Verification Checklist -- Branzeria Carpati Profitability

Source row count baselines

Source file Expected rows
production-log.csv 240
sales.csv 380
milk-purchases.csv 195

Staging verification

Each staging model must match its raw source row count exactly:

  • stg_production: 240 rows
  • stg_sales: 380 rows
  • stg_purchases: 195 rows

Column naming must follow snake_case convention consistently across all three models. All columns needed for the profitability mart must be present: variety, kilos_milk_in, kilos_cheese_out, aging_start_date, aging_end_date (production); variety, quantity_sold_kg, price_per_kg (sales); shepherd_name, liters_received, price_per_liter (purchases).

Profitability verification targets

Expected profitability per variety (values assume correct aging duration handling):

Variety Expected margin Notes
Telemea ~18-22% High volume, moderate price, good yield
Cascaval ~10-14% Higher price but longer aging increases cost
Branza de burduf ~15-18% Highest revenue per kg but lowest yield
Urda ~5-8% Lowest revenue but highest yield (whey cheese), slim margin
Cas ~20-25% High yield, moderate price, solid profitability
Nasal ~12-16% Moderate across all dimensions

Critical check: If aging duration is calculated incorrectly for batches with null end dates (~20% of production records), cascaval and branza de burduf profitability will be systematically overstated because aging cost is underestimated.
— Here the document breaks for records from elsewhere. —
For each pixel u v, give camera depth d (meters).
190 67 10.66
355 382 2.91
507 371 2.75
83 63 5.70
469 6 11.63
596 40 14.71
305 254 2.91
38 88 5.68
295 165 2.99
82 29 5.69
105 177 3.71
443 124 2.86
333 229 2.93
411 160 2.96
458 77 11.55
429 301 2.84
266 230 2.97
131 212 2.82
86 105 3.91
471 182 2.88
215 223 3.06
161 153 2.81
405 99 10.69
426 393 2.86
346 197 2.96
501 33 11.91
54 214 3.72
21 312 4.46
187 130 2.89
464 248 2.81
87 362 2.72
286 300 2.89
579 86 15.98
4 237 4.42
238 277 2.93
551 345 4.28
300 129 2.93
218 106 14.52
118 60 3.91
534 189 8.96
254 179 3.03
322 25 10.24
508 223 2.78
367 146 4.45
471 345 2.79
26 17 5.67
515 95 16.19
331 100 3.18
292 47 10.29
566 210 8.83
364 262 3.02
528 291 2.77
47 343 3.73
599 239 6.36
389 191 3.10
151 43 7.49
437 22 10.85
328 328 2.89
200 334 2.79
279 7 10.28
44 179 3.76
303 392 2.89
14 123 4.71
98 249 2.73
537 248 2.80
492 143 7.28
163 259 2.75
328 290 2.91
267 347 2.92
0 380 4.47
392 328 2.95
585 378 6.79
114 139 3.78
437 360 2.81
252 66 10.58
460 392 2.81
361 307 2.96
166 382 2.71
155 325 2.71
This is the gap between "all tests pass" and "the numbers are right."

dbt test expectations

All built-in tests must pass:

  • unique on batch_number (staging)
  • not_null on key columns across all models
  • accepted_values on variety (six cheese types)
  • relationships between production and purchases on shepherd_name

The test suite verifies structural correctness, not business logic. Profitability values must be checked manually against the margin targets above.

Idempotency check

Run dbt run twice in succession. The second run must produce identical output:

  • Same row counts in all models
  • Same profitability values in the mart
  • No duplicate records

If the second run produces different results or additional rows, the model pattern is not idempotent.